Einsatz in den Ställen
Als Tierärztin in einer Großtierpraxis auf dem Land ist für Stefanie Kaltenbach-Krewet (34) ein Wunschtraum in Erfüllung gegangen. Auch wenn im Umgang mit Rindern und Pferden schon mal körperlicher Einsatz gefragt und sie oft in Rufbereitschaft ist.
Stefanie Kaltenbach-Krewet könnte sich nicht vorstellen, in einer Kleintierpraxis zu arbeiten: "Ich möchte das Heu riechen können", sagt sie.
Foto: Privat
Die ersten Anrufe trudeln morgens ab halb acht ein, wenn Landwirte die Krankheiten ihrer Tiere anmelden: Ein krankes Kalb benötigt schnelle tierärztliche Hilfe, eine Kuh scheint Milchfieber zu haben. „Dann fehlt es dem Tier meist akut an Kalzium", erklärt Stefanie Kaltenbach-Krewet und packt gleich Infusionslösungen ins Auto ein. Und natürlich Stethoskop, Vitaminspritzen und Antibiotika. In manchen Notfällen müsse man vor Ort auch Blutproben nehmen und diese ins Labor schicken, sagt die Tierärztin. Sie plant ihre Strecke für den Tag und macht sich auf den Weg. „Gummistiefel sind unverzichtbar", weiß die 34-Jährige.
Von Hof zu Hof
Vor ihrem Studium der Veterinärmedizin an der Uni Gießen hat Stefanie Kaltenbach-Krewet eine Ausbildung zur Pferdewirtin absolviert. Dass sie in eine Großtierpraxis möchte, war ihr schon während des Studiums klar. Über Umwege ist sie dann bei ihrem jetzigen Arbeitgeber, der Großtierpraxis András Tóth im hessischen Trendelburg, gelandet.

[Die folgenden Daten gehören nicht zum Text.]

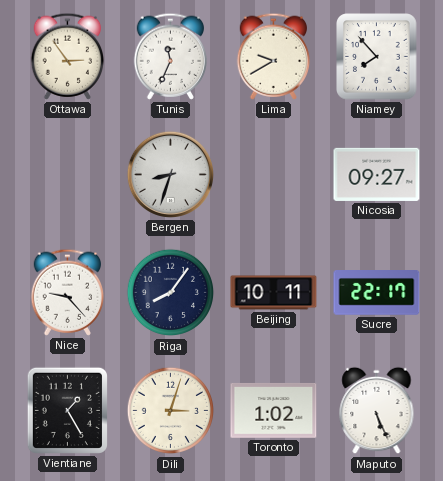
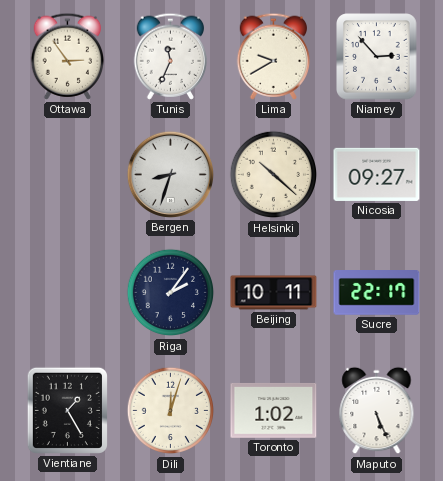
Niamey: 7:53 -> 2:53
Helsinki: none -> 10:22
Nice: 9:23 -> none
Riga: 8:06 -> 2:06
Dili: 3:03 -> 12:03
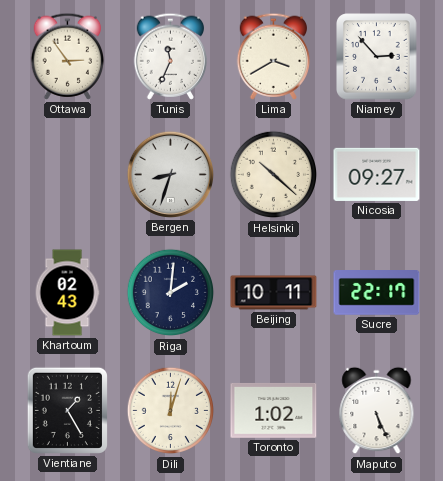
Lima: 9:40 -> 3:40
Khartoum: none -> 02:43
Riga: 2:06 -> 2:01
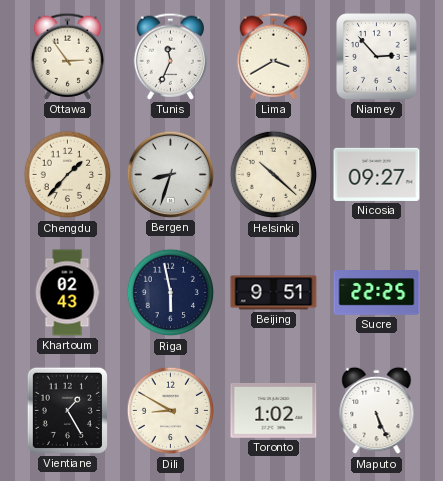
Chengdu: none -> 1:37
Riga: 2:01 -> 5:58
Beijing: 10:11 -> 9:51
Sucre: 22:17 -> 22:25
Dili: 12:03 -> 8:50
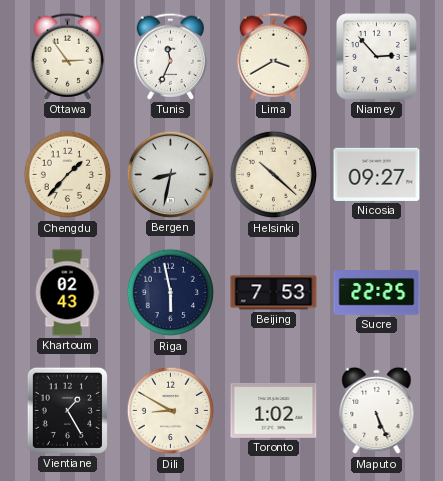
Bergen: 8:33 -> 8:32
Beijing: 9:51 -> 7:53
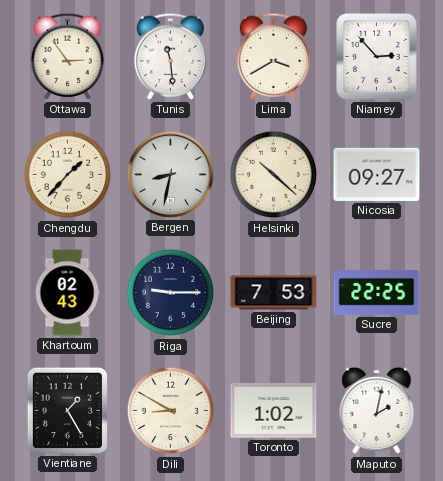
Tunis: 11:34 -> 11:29
Riga: 5:58 -> 9:15
Maputo: 5:26 -> 2:02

„Es ist eine reine Fahrpraxis. Praxisräume gibt es nicht, nur eine tierärztliche Hausapotheke", erklärt sie. Dies bedeutet, dass sie im Umkreis von 30 Kilometern immer mit dem Auto unterwegs ist und von Bauernhof zu Bauernhof fährt. Da kommen schon mal 120 Kilometer an einem Tag zusammen. „Das Herumfahren finde ich total schön, ich mag die Landschaft, die Landwirte und natürlich die Tiere; es ist wie eine große Familie." In einer Kleintierpraxis könne sie nicht arbeiten: „Ich möchte das Heu riechen können!" Während der Behandlung der Rinder, Pferde, Schafe, Ziegen, Schweine oder gar Kamele bleibt manchmal auch Zeit für einen kurzen Schnack mit den „Patientenbesitzern". Und mitunter bekommt sie als Dank auch mal zehn frische Eier geschenkt.
Sonntagsdienst
Spezialisiert ist Stefanie Kaltenbach-Krewet auf die künstliche Besamung bei Kühen. „Besamungen finden täglich statt, auch an Sonntagen", erklärt sie. Wenn ein Landwirt die Besamung in der Praxis angemeldet hat, fährt die Veterinärin los. Im Gepäck: eine Art Topf mit dem bei minus 196 Grad tiefgefrorenen Samen von Schwarzbunten, Rotbunten, Limousin- oder Jersey-Rindern. „So können Landwirte, die meistens keinen Bullen haben, sich den Spendersamen aussuchen und die Nachzucht gezielt auswählen." Außerdem dabei: ein Auftaugerät und die Besamungspistole mit einem eingesteckten Röhrchen. „Das wird direkt in den Gebärmutterhals der Kuh gebracht", erklärt die Tierärztin. Wichtig dabei sei, dass bei der Kuh der optimale Zeitpunkt für die Besamung gegeben ist, erklärt sie.
Dann ruft auch schon der nächste Termin: Der Labmagen einer Kuh (also neben Pansen, Netzmagen und Blättermagen der vierte Magen eines Wiederkäuers) hat sich verlagert und ist auf die Seite gewandert. Die Kuh wird eingeschnürt, damit sie sich nicht bewegt, und dann wird „getoggelt": „Beim Toggeln wird der Magen durch die Bauchwand hindurch wieder innen festgenäht, so dass er nicht mehr aufsteigen kann", erläutert Stefanie Kaltenbach-Krewet. Die Arbeit mit den Großtieren macht ihr Spaß, auch wenn sie zugibt: „Man braucht oft Kraft und muss die Technik beherrschen."